In the end, it all wasn’t so much a case of a lot of time wasted, but a lot of time unnecessarily wasted because it was all so unnecessary and unnecessarily complicated. The closed-ranks nature of the entire process makes it seem like it was specifically designed to keep outsiders who don’t speak the lingo out so as to make money for the insiders who did. Even the non-eagle-eyed among us can easily see that precisely none of the updated data are going to be any different than the outdated data already on the books that they are replacing. The only exception to that might be the ground value of the property—probably the only relevant piece of data in the entire process—and that value came directly from the government anyway and so should have already been on the books.
So why on earth did so many people have to fry their sanity trying to navigate that awful website or surrender 200 EUR to have someone else do it for them?
With Northern Germany’s annual attempt at winter being upon us again (dark, drizzly, not really cold, definitely not snowy), my thoughts at this time of year always turn not to Christmas (which to this Canadian requires snow), but to how the chain of responsibility inevitably seems to be tied to the ankle of the average citizen.
You see, “dark and drizzly” tends to mean “bloody slippery” here in Not-Bielefeld, mostly because of all the leaves on the ground. And, here in Not-Bielefeld there are always a lot of leaves on the ground come autumn. The solution is as obvious as it is onerous: keep raking up the leaves. This is certainly expected of the average homeowner. However, both the City and the University of Not-Bielefeld often write their own free passes here by simply posting signs (often with an overabundance of exclamation marks) warning that the private property that you intend to traverse is not cleared in the winter and so you do so at your own risk.
There’s any number of things that is oh so wrong with these signs …
For starters, when does land paid for and largely used by the public suddenly become private property? And why do I have to clear my truly private property that perhaps no one except the mail carrier has to use? Can you imagine the outcry (and fines) if I dared put up a similar sign? I readily admit that both the University and especially the City have a lot more property to clear, but then they also have much better equipment than my neighbour—some schmo with a leaf blower at 6:30 AM—to do it.
And speaking of signs …
At a park not far from my house, the city has put up a sign stating that you need to pick up after your dog or risk a fine of 50 EUR. (Or, as was pointed out so helpfully, about the same cost as 2500 poop bags, thereby giving poop bags about the same buying power as the Dominican Peso, the Ethiopian Birr, the Macedonian Denar, or the Mauritius Rupee, among others.) And, just so you get the message, the exact same sign is repeated no less than five times every five meters or so. But, strangely enough, despite the universality of the warning and fine, the sign is not present in any other park in Not-Bielefeld that I’ve been too, suggesting that the job order to “just put up these six signs” was given at the very end of someone’s working day.

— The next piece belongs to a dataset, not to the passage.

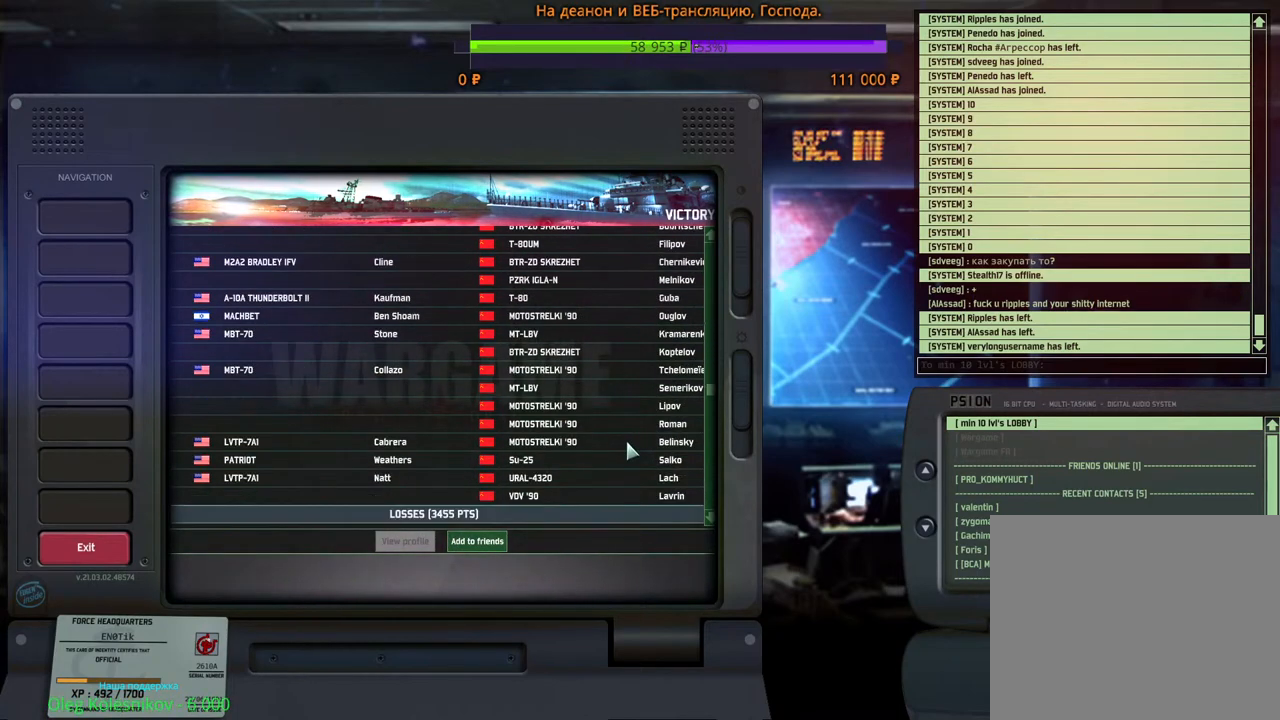
{"keys": [], "mouse": ["wheel"], "events": []}
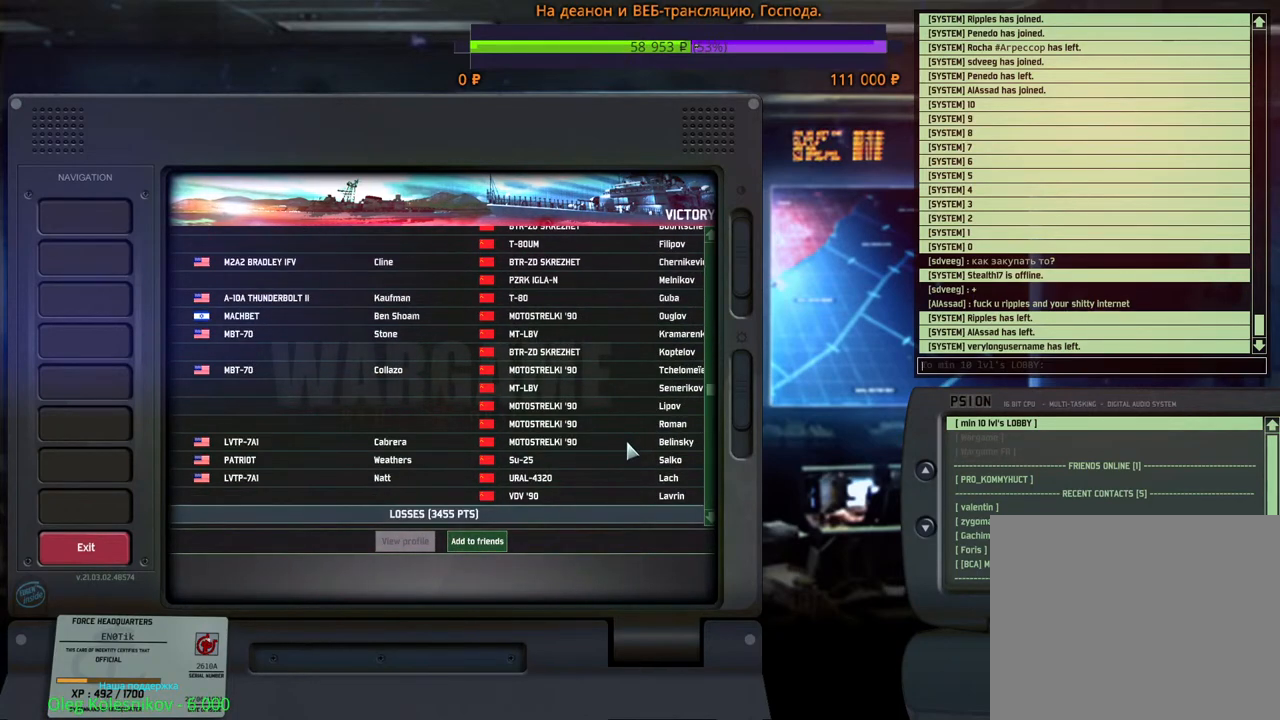
{"keys": [], "mouse": [], "events": [[83, "mouse_wheel", "up"]]}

Another park, however, does proactively go the extra 1.6 km by occasionally supplying free poop bags for you to pick up after your dog. No signs (probably because of the nonsensical conversion rate from Euros to poop bags in this case), just the bags. Oh and a massive guilt trip, with each bag saying in no less than five different ways that using them will help to protect the environment.

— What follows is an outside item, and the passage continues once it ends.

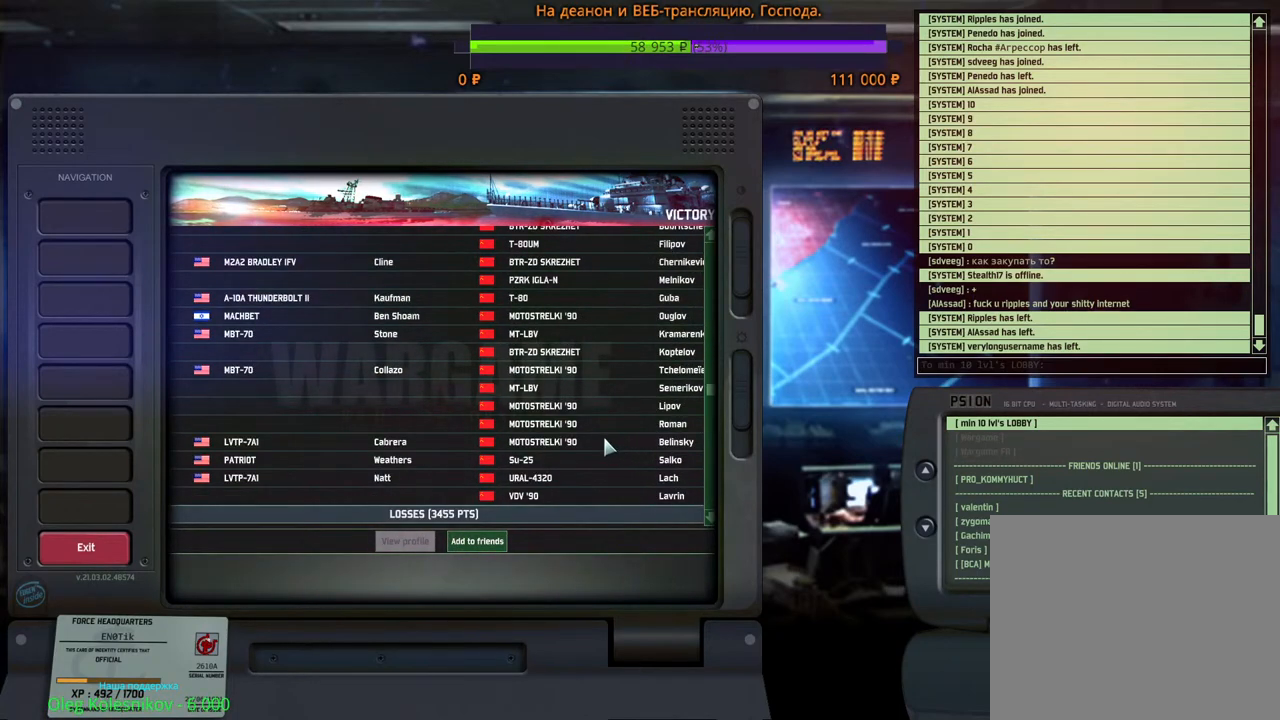
{"keys": [], "mouse": [], "events": []}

As always, I get it. No one likes to step in dog shit, not even dogs. But actively promoting that encasing a biodegradable product in plastic to spend the rest of eternity in an anoxic landfill is more environmentally friendly than simply leaving it in an ecological setting? Makes you wonder how the Earth ever survived long enough until humans came along to save it. Sort of adds an extra justification to shooting wolves too. Not only are they eating all our livestock, but they’re also destroying nature when all the inedible bits of the cows and sheep come out the other end. C’mon! There’s more crap on the outside of the bag than could ever fit inside it.
Instead, what’s really missing from this whole discussion is garbage cans. Tell me to pick up after my dog? Fine. But at least give me somewhere to throw the bag away. I don’t have any real data to back this up other than me sometimes carrying dog poop around for half an hour or more, but I strongly suspect that there are more public mailboxes in Not-Bielefeld than there are public trash cans. And those few trash cans that do exist are usually overflowing with poop bags even though they are located along the main roads or exactly those places you tend to avoid when you go walking with your dog.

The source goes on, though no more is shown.